>(I'm not sure how to prove it, but it seems to pass all tests).

Isn't that risky? Especially in competitions with challenges.

The second solution uses critical path, looks like a well researched method so it's probably proven somewhere already.

Strange solution for div1 hard that passes all systests: http://ideone.com/knlGNZ

Basically, generate all paths from vertex with indegree 0 to a vertex with outdegree 0, then solve a linear program inside a binary search to find the answer.

Seems to pass all system tests in at most 14ms (!), but I didn't have much confidence in this during the contest so I missed submitting by a few minutes :p.

For div2 Med : It is possible to determine the winner of the game in O(1).Some case analysis needed . My solution : Link

In div1 med of referenced implementation I found this code:

if (k >= 4) {
    k = (k % 2) + 4;
}

How this can be proven/inferred without generating any sprague grundy values? Is mentioned hint about it?

A better approach in such situations is to manually set the no. of iterations ( >= 300 is fine)

Suppose [L; R] is the search range and P is the number of digits after floating point you should calculate.
log2(R - L + 1)  +  log2(10^P)  + C will be enough for C <= 5.
In today's 250p you could just set the number of iterations to 1024 and fit into the TL comfortably.

I also used epsilon and passed. You just have to make sure that it's not too small; since the required precision is 10^- 6, I set it at 10^- 7. And the initial max. R at 10⁶.

I don't trust in the epsilon as the stop condition anymore :(

It cost my team a problem in the ACM ICPC Latin America Regional contest of this year (a ternary search with dijkstra), and now this xD

Thanks guys!

What is at least one reason not to use epsilon as stop condition, what caused a problem here? I was used to perform constant number of iterations, however recently I got 2 TLEs in 2 different problems within few days, because I set that constant a bit too high and after changing this to epsilon condition it passed, so now I think that eps condition is a safer way.
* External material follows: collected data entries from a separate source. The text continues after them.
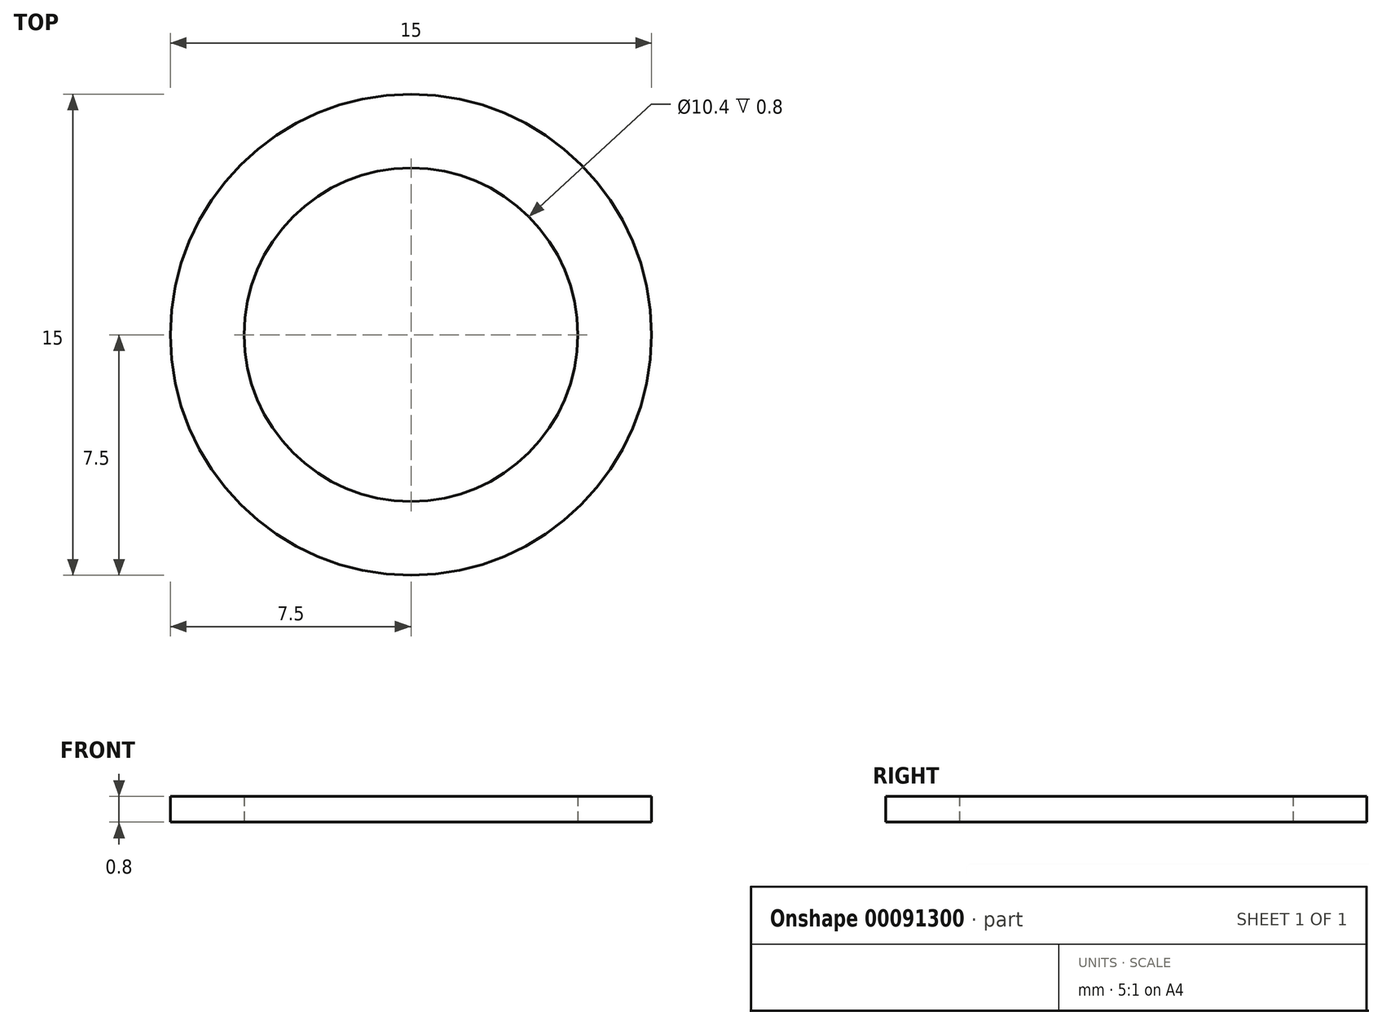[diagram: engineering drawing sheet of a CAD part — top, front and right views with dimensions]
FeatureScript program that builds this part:
annotation { "Feature Type Name" : "Feature", "Feature Type Description" : "" }
export const myFeature = defineFeature(function(context is Context, id is Id, definition is map)
    precondition{}
    {
        {
            var Q0;
            Q0=qCreatedBy(makeId("Top.planeOp"),FACE);
            var sketch = newSketch(context, id + "F0", { "sketchPlane" : qUnion([Q0])});
            skCircle(sketch, "E0", {"center": v(0, 0) * mm, "radius": 7.5 * mm});
            skCircle(sketch, "E1", {"center": v(0, 0) * mm, "radius": 5.2 * mm});
            skSolve(sketch);
        }
        {
            var Q0;
            Q0 = qSketchRegion(id + "F0", true);
            extrude(context, id + "F1", {"entities" : qUnion([Q0]), "flatOperationType" : FlatOperationType.REMOVE, "depth" : 0.8 * mm, "offsetDistance" : 25 * mm, "domain" : OperationDomain.MODEL});
        }
    });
However we should be aware that epsilon condition is applicable if value we are searching for is exactly what we want to output, I mean such thing will be bad:

"Print result with error not larger than 10^- 6."

double l = 0, r = 1e6;
while (r - l > 1e-7) {
  (...)
}
cout<<f(l)<<endl;

because maybe it doesn't hold that

I haven't coded it yet, so not 100% sure if it will work, but this is the best I could come up with.

We can easily figure out the path (sequence of nodes) required for each train.

Then we can figure out at what time, which nodes need to be in what state, eg(node 2, R).

If we figure out all possible changes required to all possible nodes, and sort it by time, and then make the change at the top of the sorted list, followed by all possible changes, such that the same node is not changed twice (i.e stop changing node k, if it's ith iteration is different from it's first iteration in the list, and don't change it in this action) , in the same action, deleting the changed items from the list.

Repeat till empty list, the number of times we had to iterate is the answer.

I couldn't code this during the contest (ran out of time). Will try coding this after classes today.

Look at some specific node. For each train that passes through this node you will get an information "at time t[i]+epsilon the switch needs to point in the direction dir[i]".

For example, you can obtain the information (3,left), (5,left), (12,right), (15,right), (33,left).

Then, this particular node needs to be flipped twice: once in the interval (5,12] from left to right and once in (15,33] from right back to left. This is possible if and only if there is an action during each of these intervals.

So, now you have a collection of intervals and you want to cover all of them using as few actions as possible. To do this, just notice that it never hurts to perform the actions as late as possible. For example, if your intervals are ( l[i], r[i] ], it makes no sense to perform the first action sooner than at min(r[i]). This allows us to solve it greedily: always find min(r[i]) among intervals that don't contain any actions yet.